When traveling in or out of the country, the first thing to remember is: Do Not Argue With Customs.
So, when I found myself confronted with a problem going through customs in an as yet unnamed South American Country, I stayed calm in the face of apparent imbecility.
It seems an overly officious armed officer asked me, after I’d snaked my way through a long line, if I had my liquids in a plastic bag. I replied I do, and proudly pulled out a plastic one gallon kitchen bag containing travel-sized mouthwash, toothpaste, deodorant and eye wash. Afterall, I’m a seasoned traveler with hundreds of thousands of miles on that bag. I was prepared.
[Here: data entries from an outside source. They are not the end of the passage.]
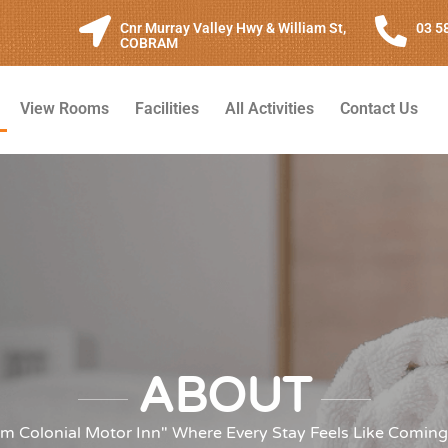
Cnr Murray Valley Hwy & William St,
03 5
COBRAM
View Rooms
Facilities
All Activities
Contact Us
ABOUT
m Colonial Motor Inn" Where Every Stay Feels Like Comin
He held the plastic bag up disparagingly and motioned for another officer to show me a “proper” bag – a zip-lock plastic bag! Apparently the zip-lock feature keeps passengers safer than a twist-tie. There was nothing I could do about it. They would not give me the bag they had. I could not go through with the one I had. I was instructed to go back out through the long line and get a proper zip-lock plastic bag.
I’d already made my first mistake, but didn’t know it yet. Before going through the metal detector I always empty my pockets into the zippered pocket of my carryon. I left my carryons on the counter and struggled through the throng to the exit. Near where the Departing Tax gets paid is a small kiosk that sells candies and plastic bags. My money was in my suitcase on the other side of that mob! So was my passport, airline ticket – everything!
After waiting on line, I convinced the lady running the booth to give me a bag, assuring her I would return with money. Trust is a beautiful thing. Also, I was a silver-haired, pleasant-looking gentleman in a sport jacket and slacks. I know how to represent. I raced back through the by-now-impatient-with-me crowd and handed the zip-lock plastic bag to the guard. He dropped it on my open suitcase and told me to put my liquids in it. Before I did that, to his consternation and the total disbelief of everyone waiting behind me, I rummaged through the bag, grabbed some bills and raced back out through that restive line.
The plastic bags were 50 centavos (about 25 cents) each. I had no change, the wrong currency and no time to spare – there was a mob to face and a plane to catch, not to mention a cross customs agent. I gave her a dollar bill and told her to keep the change. When I got back to my carryons everything had been taken out and left on the table, but a quick check showed me it was all still there. I repacked, and just as I was ready to walk through the metal detector, the poor bastard behind me got the same run around!
I quickly explained to him what he had to do, reminded him to take money, and pointed him in the right direction. I regretted not taking more zip-lock plastic bags instead of leaving the change, so that my fellow travelers could be spared what I’d just gone through.
Oddly enough, after I didn’t set off the metal detector, I was wanded anyway, and frisked, and my suitcase was emptied and searched again. That happened again at the gate. I don’t know if I was being profiled, or they had a tip, or just a hair out of place, but – now that I think about it – the fellow behind me was a silver-haired, pleasant-looking gentleman in a sport jacket and slacks, too. Next time I travel – it’s as a tourist – in flipflops, a gimme cap, and a statement T-shirt!
And I’ll remember to use a zip-lock plastic bag!